SciSharp / TensorFlow.NET

.NET Standard bindings for Google's TensorFlow for developing, training and deploying Machine Learning models in C# and F#.
https://scisharp.github.io/tensorflow-net-docs
Apache License 2.0
3.17k stars 507 forks source link

[Question]: UNIMPLEMENTED: Cast int64 to resource is not supported #1153

Closed YJFu-Bifrost closed 12 months ago

YJFu-Bifrost commented 12 months ago

Description

` var layers = keras.layers;
List layerList = new List() { layers.InputLayer(input_shape: new Shape(AITrainDataConfig.WindowSize, AITrainDataConfig.FeatureCount)), layers.LSTM(units: 1024, return_sequences: true), layers.LSTM(units: 1024, return_sequences: true), layers.Dropout(0.2f), layers.LSTM(units: 768,return_sequences:true), layers.LSTM(units: 768,return_sequences:true), layers.Dropout(0.2f), layers.LSTM(units: 512,return_sequences:true), layers.LSTM(units: 512,return_sequences:false), layers.Dropout(0.2f), layers.Dense(256), layers.Dense(1), }; Sequential model = keras.Sequential(layers: layerList); tf.compat.v1.disable_eager_execution();

        model.compile(tf.keras.optimizers.Adam(), tf.keras.losses.MeanSquaredError());
        model.summary();
        List<ICallback> callbackList = new List<ICallback>()
        {
            new EarlyStopping(new() { }, monitor: "val_loss", mode: "min", verbose: 1, patience: 3),
        };

        model.fit(trainInputRawData, trainOutputRawData,
            epochs: 1000,
            batch_size: 512,
            verbose: 1,
            validation_data: new(validateInputRawData, validateOutputRawData),
            callbacks: callbackList);`

model.fit throw exception message: Tensorflow.Exceptions.NotOkStatusException: 'Cast int64 to resource is not supported [[{{node Read/ReadVariableOp/resource}}]]'

but my input data is float[,,] and output data is float[], I never use "long" in this program

Alternatives

No response

Wanglongzhi2001 commented 12 months ago

Hello, it looks like the code you provide has some problem. I use the following code to mimic your code and it ran successfully. You can refer to the following code for further processing, if there is another problem, please let me know.
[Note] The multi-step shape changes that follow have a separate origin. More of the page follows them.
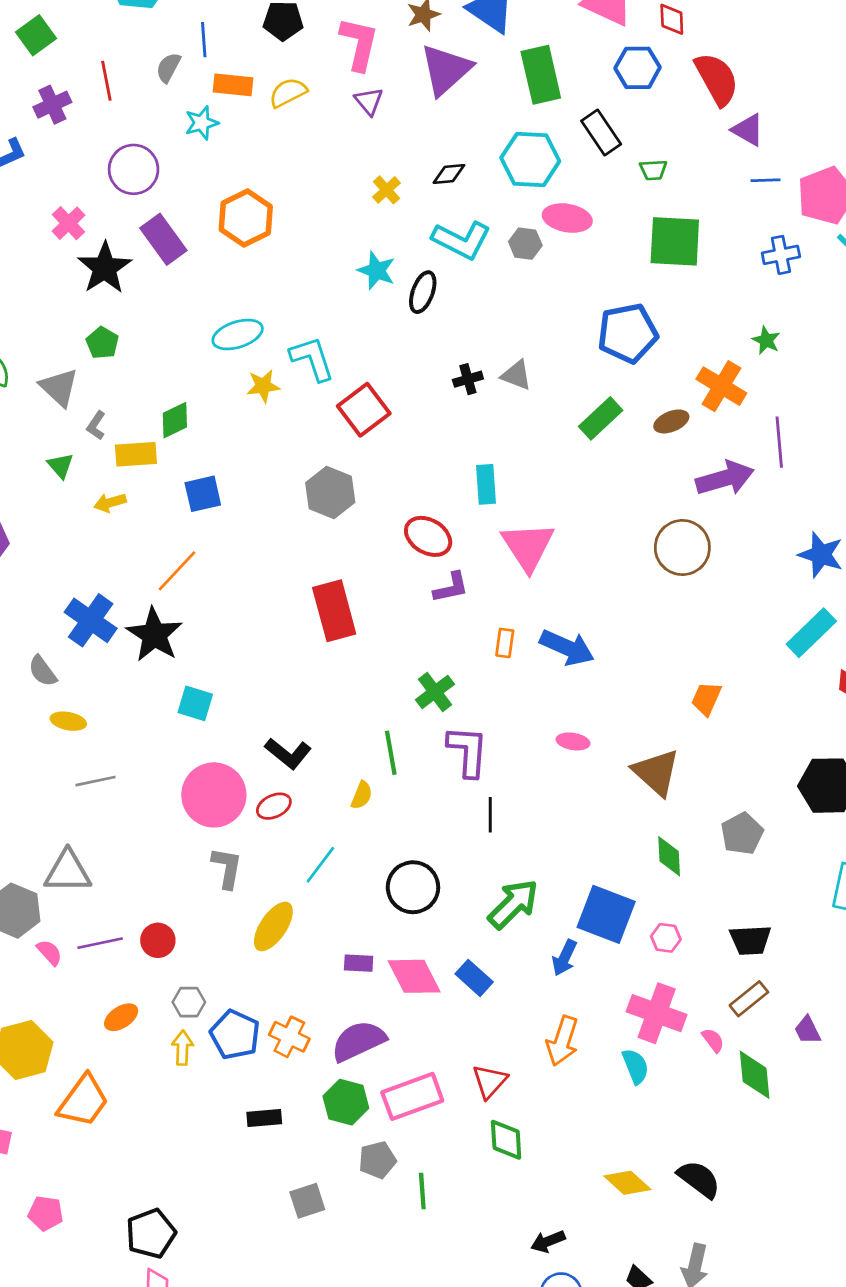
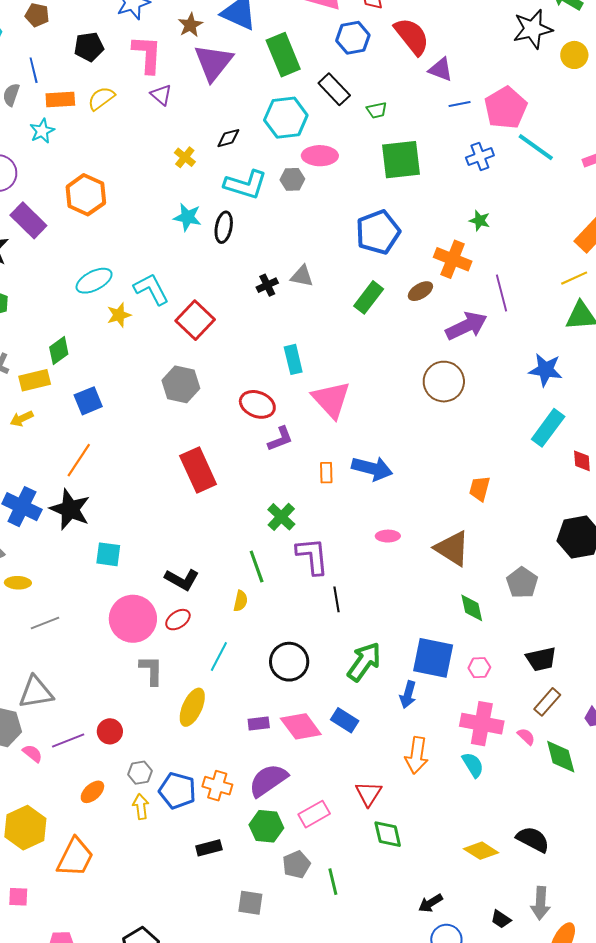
pink rectangle: (412, 1096) -> (314, 814), size x0.7
gray square: (307, 1201) -> (250, 903), turned 36

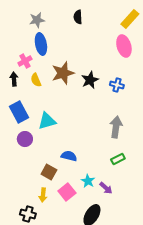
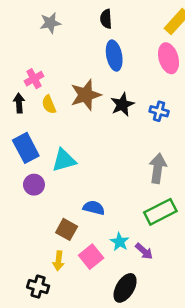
blue ellipse: (41, 44) -> (114, 56), moved
green rectangle: (118, 159) -> (160, 212), size x1.6

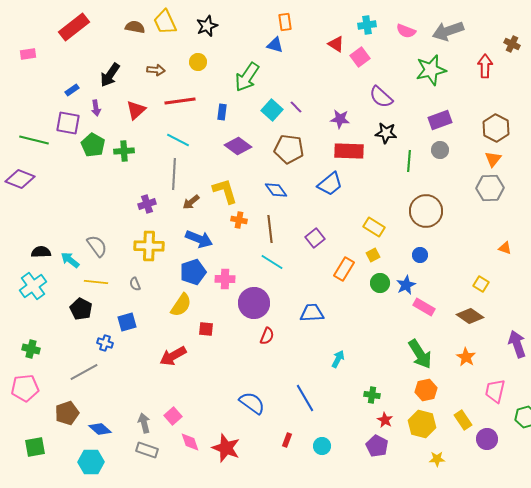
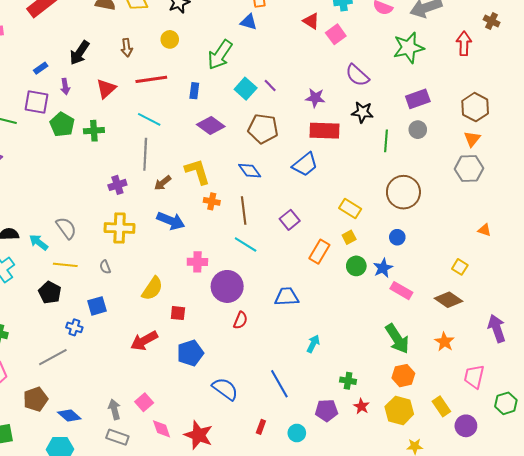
brown arrow: (156, 70) -> (127, 48), turned 78
blue pentagon: (193, 272) -> (190, 353), moved
purple pentagon: (377, 446) -> (327, 410), moved, turned -30

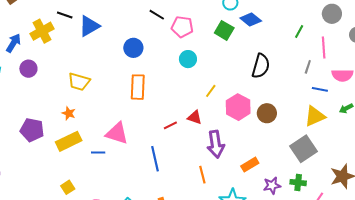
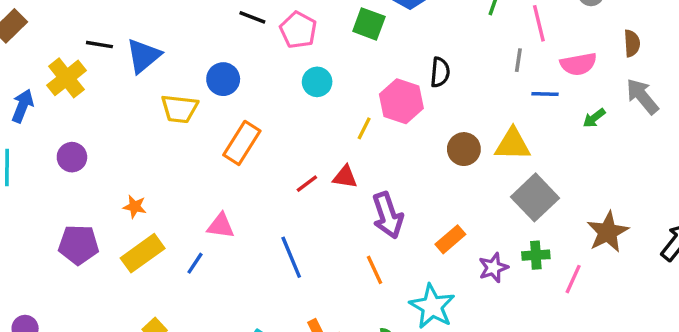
pink pentagon: (182, 27) -> (298, 30), turned 30
black semicircle: (261, 66) -> (440, 72), size x0.7
purple circle: (28, 69) -> (72, 157), moved
yellow trapezoid: (79, 82) -> (179, 109), moved
orange rectangle: (138, 87) -> (242, 143), turned 40
pink hexagon: (238, 107) -> (401, 101), moved
yellow triangle: (315, 116) -> (513, 144), moved, turned 35
red line: (170, 125) -> (307, 184), moved
pink triangle: (117, 133) -> (221, 226), size x0.7
blue line: (98, 152) -> (195, 263), turned -48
            var layers = keras.layers;
            Sequential model = keras.Sequential(new List<ILayer>
            {
                layers.InputLayer(input_shape: new Shape(32, 32)),
                layers.LSTM(units: 1024, return_sequences: true),
                layers.LSTM(units: 1024, return_sequences: true),
                layers.Dropout(0.2f),
                layers.LSTM(units: 768,return_sequences:true),
                layers.LSTM(units: 768,return_sequences:true),
                layers.Dropout(0.2f),
                layers.LSTM(units: 512,return_sequences:true),
                layers.LSTM(units: 512,return_sequences:false),
                layers.Dropout(0.2f),
                layers.Dense(256),
                layers.Dense(1),
            });
            var x_train = np.random.random((64, 32, 32));
            var y_train = np.random.random((64, 1));
            List<ICallback> callbackList = new List<ICallback>()
            {
                new EarlyStopping(new() { }, monitor: "val_loss", mode: "min", verbose: 1, patience: 3),
            };

            model.compile(optimizer: keras.optimizers.Adam(),
                            loss: keras.losses.MeanSquaredError(),
                            metrics: new[] { "acc" });
            model.fit(x_train, y_train,
                        batch_size: 64,
                        epochs: 1,
                        validation_data:(x_train,y_train),
                        callbacks:callbackList);
YJFu-Bifrost commented 12 months ago

really thank for your help, It's work! but I have new issues. I have same Model struction, batch_size on same PC using Keras.NET and it's work, but use TensorFlow.NET show memory out, message like:

2023-07-22 20:38:23.196457: I tensorflow/core/common_runtime/bfc_allocator.cc:1101] Sum Total of in-use chunks: 19.27GiB 2023-07-22 20:38:23.196493: I tensorflow/core/common_runtime/bfc_allocator.cc:1103] total_region_allocatedbytes: 22385000448 memorylimit: 22385000448 available bytes: 0 curr_region_allocationbytes: 44770000896 2023-07-22 20:38:23.196528: I tensorflow/core/common_runtime/bfc_allocator.cc:1109] Stats: Limit: 22385000448 InUse: 20690873600 MaxInUse: 22243551744 NumAllocs: 142081 MaxAllocSize: 30953472 Reserved: 0 PeakReserved: 0 LargestFreeBlock: 0

2023-07-22 20:38:23.197224: W tensorflow/core/common_runtime/bfc_allocator.cc:491] **** 2023-07-22 20:38:23.197285: W tensorflow/core/framework/op_kernel.cc:1780] OP_REQUIRES failed at matmul_op_impl.h:728 : RESOURCE_EXHAUSTED: OOM when allocating tensor with shape[1024,4096] and type float on /job:localhost/replica:0/task:0/device:GPU:0 by allocator GPU_0_bfc

Wanglongzhi2001 commented 12 months ago

If the model you use uses many lstm layers, the first reason I can think of is the implementation of LSTM layer in TensorFlow.NET is not perfect. The front end of Keras.NET is python, but tensorflow.net calls c_api, which means TensorFlow.NET will be faster usually. And because the LSTM layer in python is optimized when using gpu, but TensorFlow.NET did not yet.